Bizarre! Shaw Cable est aussi pire que Vidéotron: Ils sont propriétaires de leur réseau depuis qu'ils l'ont construit mais retardent éternellement la modernisation, ils jugent ce qui est bon et ce qui n'est pas bon pour leurs clients, ils se pognent le cul pour ajouter des canaux HD, et répondent à la clientèle que le réseau est plein.

Ils ont signé un deal avec Bell Media au mois de novembre, et ils ont soudainement de la place pour 5 nouveaux canaux HD! Incroyable!

Ah oui, d'après l'article ci-dessus, Vidéotron a aussi signé le deal avec Bell Media (pour avoir RDS2)... et on a appris récemment que Bravo!, Discovery et Space seront ajoutés en HD bientôt, "bypassant" les chaînes HD plus anciennes comme HDnet, The Score HD, eqhd-HiFi-radX, Showcase HD, Super Channel HD, History HD, et j'en passe...

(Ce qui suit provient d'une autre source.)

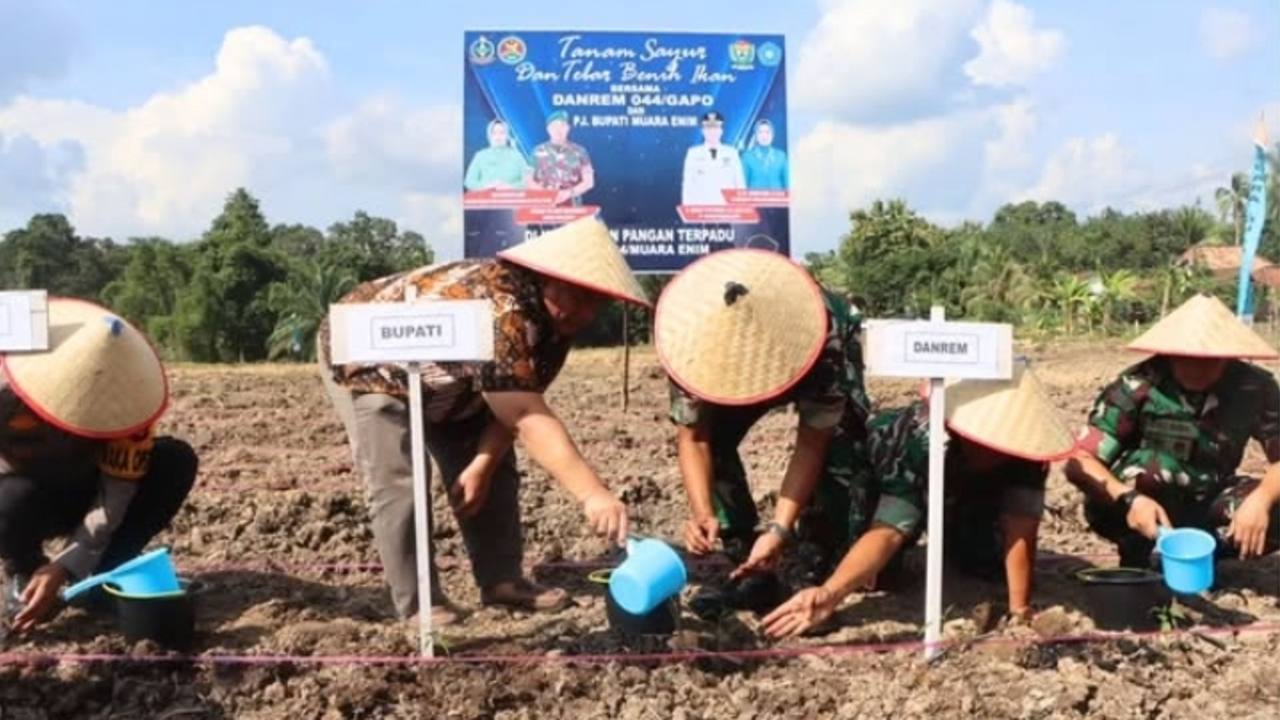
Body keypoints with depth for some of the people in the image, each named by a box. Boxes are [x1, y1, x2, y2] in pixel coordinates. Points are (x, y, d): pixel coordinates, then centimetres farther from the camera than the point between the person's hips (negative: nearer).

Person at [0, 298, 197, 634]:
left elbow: (116, 491, -27)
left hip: (84, 490, 2)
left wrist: (64, 568, -37)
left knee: (176, 461, -23)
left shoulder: (121, 396, -27)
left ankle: (101, 575, -10)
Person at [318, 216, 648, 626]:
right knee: (397, 485, -17)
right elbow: (529, 418, -49)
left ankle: (501, 580, 11)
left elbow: (516, 405, -12)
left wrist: (483, 464, -22)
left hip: (440, 376, 8)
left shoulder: (555, 320, -15)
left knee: (495, 472, 3)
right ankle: (417, 604, -5)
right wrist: (592, 494, -55)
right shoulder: (497, 312, -44)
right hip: (366, 361, -8)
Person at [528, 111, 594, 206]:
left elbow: (589, 181, 6)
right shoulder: (538, 152, 8)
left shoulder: (579, 151, 7)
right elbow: (529, 181, 9)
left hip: (572, 207, 0)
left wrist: (569, 193, -10)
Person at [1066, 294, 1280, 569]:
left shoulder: (1255, 387, -13)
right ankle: (1138, 551, -10)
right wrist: (1128, 499, -43)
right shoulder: (1136, 387, -22)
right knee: (1153, 462, -34)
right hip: (1147, 507, -3)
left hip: (1206, 505, 3)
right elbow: (1079, 461, -27)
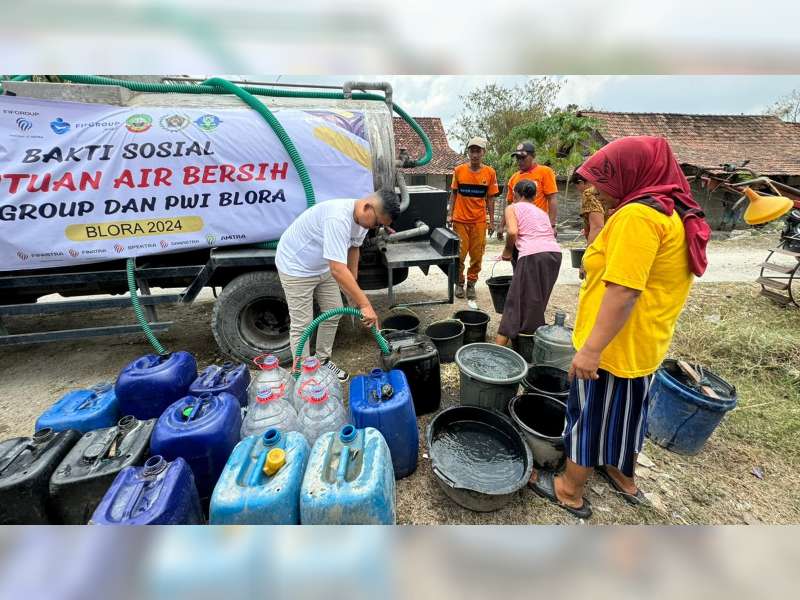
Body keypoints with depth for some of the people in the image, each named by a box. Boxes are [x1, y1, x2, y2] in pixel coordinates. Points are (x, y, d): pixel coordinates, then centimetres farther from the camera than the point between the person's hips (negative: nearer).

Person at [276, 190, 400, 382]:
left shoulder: (363, 217, -9)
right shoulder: (338, 217, -37)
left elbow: (353, 247, 8)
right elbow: (338, 270, -43)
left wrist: (354, 285, 9)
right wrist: (365, 305, -41)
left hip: (323, 266, 8)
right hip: (296, 267, -8)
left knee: (333, 314, 12)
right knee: (301, 325, -2)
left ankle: (323, 361, 30)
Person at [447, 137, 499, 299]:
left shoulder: (490, 173, 0)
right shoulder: (459, 170, 0)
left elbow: (490, 198, 4)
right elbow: (453, 194, 6)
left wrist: (491, 220, 3)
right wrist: (450, 214, -1)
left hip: (479, 221, 0)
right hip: (460, 220, 0)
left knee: (477, 255, 4)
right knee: (459, 255, 3)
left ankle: (471, 283, 21)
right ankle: (459, 283, 22)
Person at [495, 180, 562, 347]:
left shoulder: (512, 208, 13)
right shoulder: (542, 212, 29)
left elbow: (512, 232, -6)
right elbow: (550, 233, 20)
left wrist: (507, 251, 9)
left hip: (533, 254, -6)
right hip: (555, 253, 6)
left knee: (517, 301, -2)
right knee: (538, 301, 18)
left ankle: (499, 345, -1)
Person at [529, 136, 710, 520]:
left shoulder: (638, 215, -22)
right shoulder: (674, 212, 10)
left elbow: (624, 290, -29)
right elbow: (648, 282, 14)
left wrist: (591, 347, -25)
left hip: (614, 345, -9)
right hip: (643, 343, 9)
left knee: (589, 415, 7)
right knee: (627, 409, 25)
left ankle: (570, 492, 27)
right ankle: (624, 477, 46)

Les décisions sont basées sur des ententes purement monétaires et commerciales, au détriment de la clientèle.
Tell your children over dinner, "Due to the economy, we are going to have to let one of you go."


reply to En Enfer
Si vraiment il n'y a plus d'espace, Videotron peut toujours supprimer les 40 canaux analogiques et ainsi avoir de l'espace pour ajouter entre 80 et 120 canaux HD.


Saint-Leonard, QC
Ils semble que toutes les compagnies ont ajouté des chaines suite à cette entente car même cogeco à ajouté des canaux :

Family HD
W Network HD

En Enfer Shaw n'avait pas grand choix car bell à ajouté leur chaînes le mois dernier.